** SELECTED EXCERPT **
__________
Happiness = Reality – Expectations

jasonleow  •  8 Feb 2021   •    
Screenshot

I’d been working on a sidebar component for Lifelog which features goals that had been set by Lifeloggers here. It’s just a tiny section of the home page, and at first glance, I thought it was simple enough to get it done within a day, or less.

Just fetch data from the API endpoint, and display the goals, I thought. Easy peasy. But noooo. For some reason fetching the data from the endpoint kept giving me problems. I was able to get the entire data payload but “error: undefined” kept haunting me on and off when trying to render the nested data in the template. In the end I had to find a hack-around. Then I thought, okay, finally, I can be done in a bit. BUT now my CSS framework gives me issues. Kept trying to style it a certain way, but it stubbornly refused to yield, and I can’t find the cause (likely some setting hidden deep within the framework). On top of that, I realised I had to do more research on how best to design the UI for it, because this wasn’t the usual listing format that I can fall back on.
__________
[Entries drawn from a collection]
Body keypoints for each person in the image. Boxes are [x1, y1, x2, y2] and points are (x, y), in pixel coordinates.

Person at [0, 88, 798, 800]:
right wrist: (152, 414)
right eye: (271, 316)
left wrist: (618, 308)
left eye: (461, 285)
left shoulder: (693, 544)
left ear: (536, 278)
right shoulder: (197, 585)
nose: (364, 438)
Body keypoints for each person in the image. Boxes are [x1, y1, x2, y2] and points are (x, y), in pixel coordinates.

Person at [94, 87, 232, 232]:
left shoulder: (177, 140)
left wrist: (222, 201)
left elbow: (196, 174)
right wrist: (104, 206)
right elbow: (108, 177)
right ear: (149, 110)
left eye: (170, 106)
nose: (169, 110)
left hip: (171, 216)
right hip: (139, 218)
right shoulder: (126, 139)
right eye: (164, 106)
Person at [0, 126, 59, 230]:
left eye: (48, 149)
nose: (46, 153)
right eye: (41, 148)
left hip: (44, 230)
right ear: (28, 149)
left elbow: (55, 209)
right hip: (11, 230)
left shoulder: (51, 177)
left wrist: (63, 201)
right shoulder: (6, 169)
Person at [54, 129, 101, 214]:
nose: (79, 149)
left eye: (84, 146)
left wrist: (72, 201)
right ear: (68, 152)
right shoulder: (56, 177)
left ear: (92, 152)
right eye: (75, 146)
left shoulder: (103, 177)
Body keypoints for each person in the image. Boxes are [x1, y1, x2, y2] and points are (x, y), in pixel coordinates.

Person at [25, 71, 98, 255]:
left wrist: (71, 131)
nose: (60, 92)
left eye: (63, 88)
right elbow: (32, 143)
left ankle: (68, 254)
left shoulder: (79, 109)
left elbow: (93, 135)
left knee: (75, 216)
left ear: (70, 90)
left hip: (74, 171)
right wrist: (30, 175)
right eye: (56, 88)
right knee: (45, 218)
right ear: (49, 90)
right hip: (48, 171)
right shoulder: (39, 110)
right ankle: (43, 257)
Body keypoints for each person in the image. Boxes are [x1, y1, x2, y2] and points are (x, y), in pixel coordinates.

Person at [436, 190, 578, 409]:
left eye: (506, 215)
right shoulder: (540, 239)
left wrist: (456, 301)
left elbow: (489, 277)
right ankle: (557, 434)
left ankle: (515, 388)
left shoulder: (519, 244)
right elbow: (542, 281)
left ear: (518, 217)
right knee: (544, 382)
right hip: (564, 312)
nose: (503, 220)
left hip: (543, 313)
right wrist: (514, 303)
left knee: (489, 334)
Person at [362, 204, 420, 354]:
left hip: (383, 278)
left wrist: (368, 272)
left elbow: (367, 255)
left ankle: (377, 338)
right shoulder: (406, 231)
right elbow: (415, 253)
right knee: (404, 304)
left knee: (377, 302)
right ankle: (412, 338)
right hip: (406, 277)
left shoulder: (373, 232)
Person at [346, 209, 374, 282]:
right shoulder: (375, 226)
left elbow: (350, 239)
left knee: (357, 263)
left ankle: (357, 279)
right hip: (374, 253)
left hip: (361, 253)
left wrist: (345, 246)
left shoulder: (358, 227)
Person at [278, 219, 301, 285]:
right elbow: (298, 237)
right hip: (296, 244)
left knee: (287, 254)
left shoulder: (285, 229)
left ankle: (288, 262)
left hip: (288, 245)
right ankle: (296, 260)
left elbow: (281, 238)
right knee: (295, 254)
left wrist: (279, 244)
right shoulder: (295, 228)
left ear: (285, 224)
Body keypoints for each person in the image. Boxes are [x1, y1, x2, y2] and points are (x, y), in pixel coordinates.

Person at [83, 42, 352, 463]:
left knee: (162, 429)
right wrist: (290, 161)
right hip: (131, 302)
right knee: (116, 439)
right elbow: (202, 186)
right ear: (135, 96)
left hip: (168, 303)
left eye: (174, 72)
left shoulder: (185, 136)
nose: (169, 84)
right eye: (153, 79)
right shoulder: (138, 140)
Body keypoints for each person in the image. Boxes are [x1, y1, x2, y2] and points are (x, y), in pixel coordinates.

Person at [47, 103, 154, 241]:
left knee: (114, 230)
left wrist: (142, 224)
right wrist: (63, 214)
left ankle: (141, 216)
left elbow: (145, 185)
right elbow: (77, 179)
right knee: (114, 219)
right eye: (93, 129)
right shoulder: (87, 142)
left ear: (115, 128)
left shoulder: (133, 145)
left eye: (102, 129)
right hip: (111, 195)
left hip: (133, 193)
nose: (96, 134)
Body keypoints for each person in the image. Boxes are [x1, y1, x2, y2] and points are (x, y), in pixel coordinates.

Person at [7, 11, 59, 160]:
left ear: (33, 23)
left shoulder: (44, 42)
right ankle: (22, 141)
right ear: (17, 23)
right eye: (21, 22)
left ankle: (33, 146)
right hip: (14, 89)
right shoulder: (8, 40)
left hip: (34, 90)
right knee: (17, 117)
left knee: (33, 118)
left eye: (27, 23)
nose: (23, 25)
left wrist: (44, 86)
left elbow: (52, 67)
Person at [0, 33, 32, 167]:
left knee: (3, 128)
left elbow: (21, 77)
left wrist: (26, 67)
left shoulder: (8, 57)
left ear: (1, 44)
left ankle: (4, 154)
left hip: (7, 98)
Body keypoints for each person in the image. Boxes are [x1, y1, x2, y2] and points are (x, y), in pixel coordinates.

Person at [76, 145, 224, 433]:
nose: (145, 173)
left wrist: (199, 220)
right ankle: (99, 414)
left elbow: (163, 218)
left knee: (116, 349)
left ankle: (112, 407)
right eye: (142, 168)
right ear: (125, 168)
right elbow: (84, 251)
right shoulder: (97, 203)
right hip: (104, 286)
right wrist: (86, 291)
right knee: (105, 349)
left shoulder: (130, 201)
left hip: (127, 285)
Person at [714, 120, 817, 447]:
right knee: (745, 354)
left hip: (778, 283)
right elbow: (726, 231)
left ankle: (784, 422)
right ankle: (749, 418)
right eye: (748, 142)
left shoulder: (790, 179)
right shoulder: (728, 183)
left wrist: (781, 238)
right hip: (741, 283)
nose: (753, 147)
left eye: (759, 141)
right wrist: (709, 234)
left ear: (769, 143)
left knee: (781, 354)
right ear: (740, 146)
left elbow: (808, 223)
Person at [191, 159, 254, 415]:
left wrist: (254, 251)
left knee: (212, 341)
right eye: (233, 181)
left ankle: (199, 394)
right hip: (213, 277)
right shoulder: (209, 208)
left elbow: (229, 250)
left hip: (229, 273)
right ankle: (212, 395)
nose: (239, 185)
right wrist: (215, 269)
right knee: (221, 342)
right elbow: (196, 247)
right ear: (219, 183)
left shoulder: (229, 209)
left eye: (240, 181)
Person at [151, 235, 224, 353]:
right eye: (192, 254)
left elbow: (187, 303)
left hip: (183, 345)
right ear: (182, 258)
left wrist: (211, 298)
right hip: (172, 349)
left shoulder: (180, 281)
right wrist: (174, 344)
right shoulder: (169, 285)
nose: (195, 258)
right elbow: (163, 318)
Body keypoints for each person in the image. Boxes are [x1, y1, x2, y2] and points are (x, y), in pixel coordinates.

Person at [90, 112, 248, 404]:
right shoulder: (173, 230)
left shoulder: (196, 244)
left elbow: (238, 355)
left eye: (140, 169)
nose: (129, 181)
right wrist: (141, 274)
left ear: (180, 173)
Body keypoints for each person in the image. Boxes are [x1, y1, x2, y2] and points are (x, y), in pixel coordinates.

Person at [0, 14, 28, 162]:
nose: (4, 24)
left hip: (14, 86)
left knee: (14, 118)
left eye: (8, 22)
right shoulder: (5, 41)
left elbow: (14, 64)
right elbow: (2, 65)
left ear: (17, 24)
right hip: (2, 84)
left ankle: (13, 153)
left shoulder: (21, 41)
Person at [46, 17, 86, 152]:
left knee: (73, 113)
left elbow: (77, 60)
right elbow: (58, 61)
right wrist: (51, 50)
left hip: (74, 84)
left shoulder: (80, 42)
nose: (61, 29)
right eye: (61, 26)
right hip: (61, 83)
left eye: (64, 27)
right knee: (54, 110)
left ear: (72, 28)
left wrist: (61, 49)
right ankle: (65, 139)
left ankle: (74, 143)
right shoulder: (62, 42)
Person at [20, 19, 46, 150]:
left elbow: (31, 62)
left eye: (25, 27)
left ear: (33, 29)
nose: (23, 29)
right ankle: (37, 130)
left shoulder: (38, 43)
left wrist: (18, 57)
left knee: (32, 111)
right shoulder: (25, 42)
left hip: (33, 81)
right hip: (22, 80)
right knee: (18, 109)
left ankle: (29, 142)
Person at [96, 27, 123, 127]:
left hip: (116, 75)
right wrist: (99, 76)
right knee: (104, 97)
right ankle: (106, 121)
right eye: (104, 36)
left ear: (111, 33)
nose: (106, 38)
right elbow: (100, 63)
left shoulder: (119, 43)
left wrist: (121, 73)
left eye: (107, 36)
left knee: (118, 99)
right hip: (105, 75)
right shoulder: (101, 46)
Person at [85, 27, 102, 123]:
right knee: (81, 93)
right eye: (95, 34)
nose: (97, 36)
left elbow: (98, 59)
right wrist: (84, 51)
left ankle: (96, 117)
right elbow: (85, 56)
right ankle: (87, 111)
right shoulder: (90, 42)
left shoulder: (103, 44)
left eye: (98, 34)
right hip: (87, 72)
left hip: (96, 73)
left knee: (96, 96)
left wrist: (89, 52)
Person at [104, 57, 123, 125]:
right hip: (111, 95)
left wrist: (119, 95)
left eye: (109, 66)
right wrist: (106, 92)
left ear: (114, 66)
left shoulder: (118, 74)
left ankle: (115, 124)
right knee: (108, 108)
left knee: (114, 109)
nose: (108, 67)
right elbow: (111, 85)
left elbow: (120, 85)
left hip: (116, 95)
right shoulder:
__________
** YOUR ASSIGNMENT **
Return the passage of the post about building the Lifelog sidebar starting at "Happiness = Reality" and ending at "day, or less.", copied word for word.

** COMPLETED EXERCISE **
Happiness = Reality – Expectations

jasonleow  •  8 Feb 2021   •    
Screenshot

I’d been working on a sidebar component for Lifelog which features goals that had been set by Lifeloggers here. It’s just a tiny section of the home page, and at first glance, I thought it was simple enough to get it done within a day, or less.